子どもの裸眼視力1.0未満が高止まり、デジタル機器の長時間利用が影響か
文部科学省が2025年度の学校保健統計調査を公表し、裸眼視力が1.0未満の子どもの割合が依然として高い水準で推移していることが明らかになりました。専門家からは、デジタル機器の長時間利用が視力低下に影響している可能性が指摘されています。
調査結果の詳細
この調査は、5歳から17歳までの子ども約314万人(全体の25.4%)を抽出し、学校健康診断の結果をまとめたものです。視力1.0未満の子どもの割合は、以下の通りとなりました。
- 小学生:36.07%(前年度比0.77ポイント減)
- 中学生:59.35%(同1.26ポイント減)
- 高校生:71.51%(同0.45ポイント増)
調査開始以来、視力1.0未満の子どもの割合が最も高かった2022年度は、小学生37.88%、中学生61.23%、高校生71.56%でした。今回の結果は、依然として高い水準が続いていることを示しています。
デジタル機器の利用時間増加が背景に
小中学生には「GIGAスクール構想」により、1人1台の学習用端末が配備され、デジタル機器を使用する時間が増加しています。こども家庭庁の2024年度調査によると、1日の平均インターネット利用時間は、小学生(10歳以上)が約3時間44分、中学生が約5時間2分に達しています。

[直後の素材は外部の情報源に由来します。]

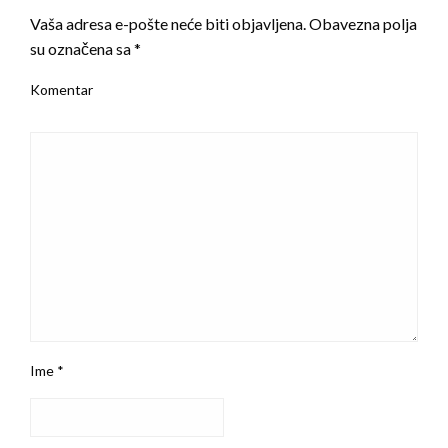
Vaša adresa e-pošte neće biti objavljena.
Obavezna polja
su označena sa
*
Komentar
Ime
*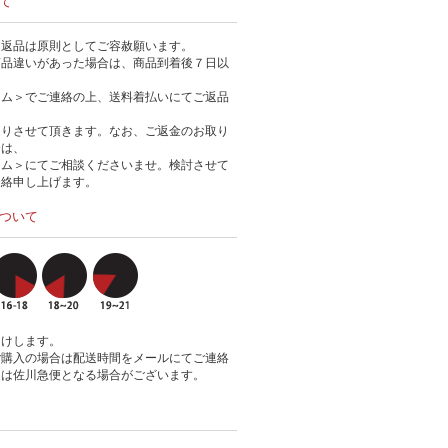
て
る返品は原則としてご容赦願います。
商品違いがあった場合は、商品到着後７日以
ーム＞でご連絡の上、送料着払いにてご返品
送りさせて頂きます。なお、ご返金のお取り
合は、
ーム＞にてご相談くださいませ。検討させて
連絡申し上げます。
ついて
届けします。
ご購入の場合は配送時間をメールにてご連絡
送は佐川急便となる場合がございます。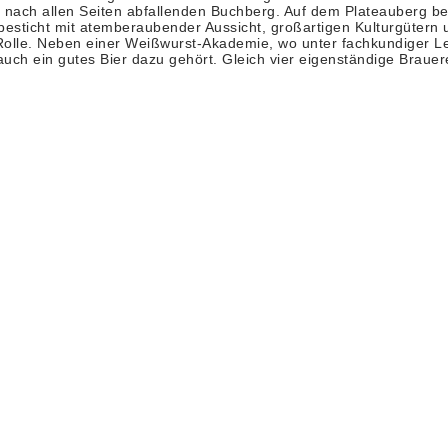
nach allen Seiten abfallenden Buchberg. Auf dem Plateauberg befa
besticht mit atemberaubender Aussicht, großartigen Kulturgütern 
olle. Neben einer Weißwurst-Akademie, wo unter fachkundiger Lei
ch ein gutes Bier dazu gehört. Gleich vier eigenständige Brauer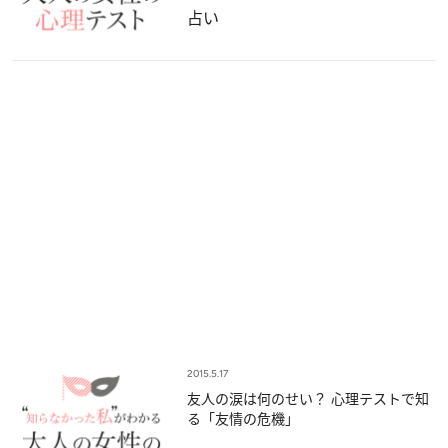
占い
2015.5.17
友人の涙は何のせい？ 心理テストで知
る「友情の危機」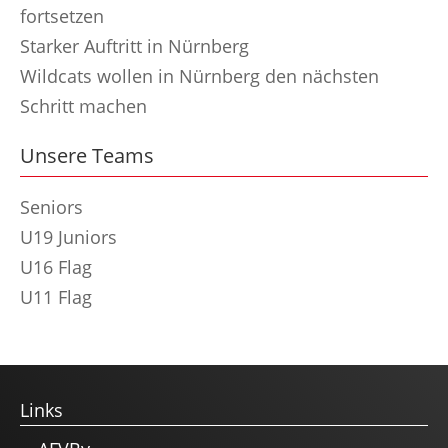
fortsetzen
Starker Auftritt in Nürnberg
Wildcats wollen in Nürnberg den nächsten
Schritt machen
Unsere Teams
Seniors
U19 Juniors
U16 Flag
U11 Flag
Links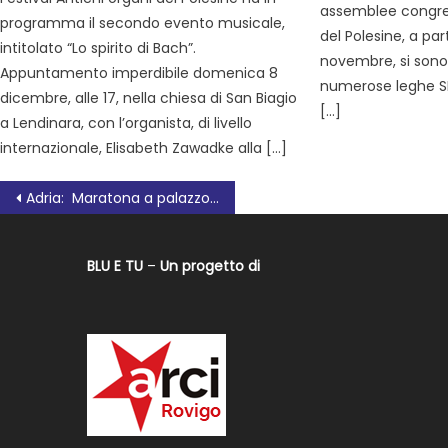
assemblee congre
programma il secondo evento musicale,
del Polesine, a pa
intitolato “Lo spirito di Bach”.
novembre, si sono 
Appuntamento imperdibile domenica 8
numerose leghe SPI 
dicembre, alle 17, nella chiesa di San Biagio
[…]
a Lendinara, con l’organista, di livello
internazionale, Elisabeth Zawadke alla […]
Adria: Maratona a palazzo Tassoni.”Insieme per dire no alla guerra ed essere di aiuto ai cittadini Ucraini”
BLU E TU
–
Un progetto di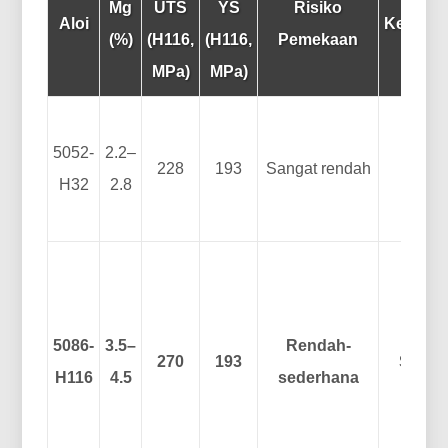
Mg
UTS
YS
Risiko
Aloi
Keboleh
(%)
(H116,
(H116,
Pemekaan
MPa)
MPa)
5052-
2.2–
228
193
Sangat rendah
Cem
H32
2.8
5086-
3.5–
Rendah-
270
193
Sanga
H116
4.5
sederhana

学校保健統計調査の統計分析アドバイザーを務める衛藤隆・東京大学名誉教授(学校保健)は、「自宅で動画サイトを視聴したり、学校で学習用端末を使用したりと、電子機器に接する機会が増えたことが、子どもの視力低下に影響しているのではないか」と指摘しました。
この傾向は、デジタル化が進む教育環境の中で、子どもの健康管理が新たな課題となっていることを浮き彫りにしています。文部科学省は、今後も継続的な調査と対策の検討が必要だとしています。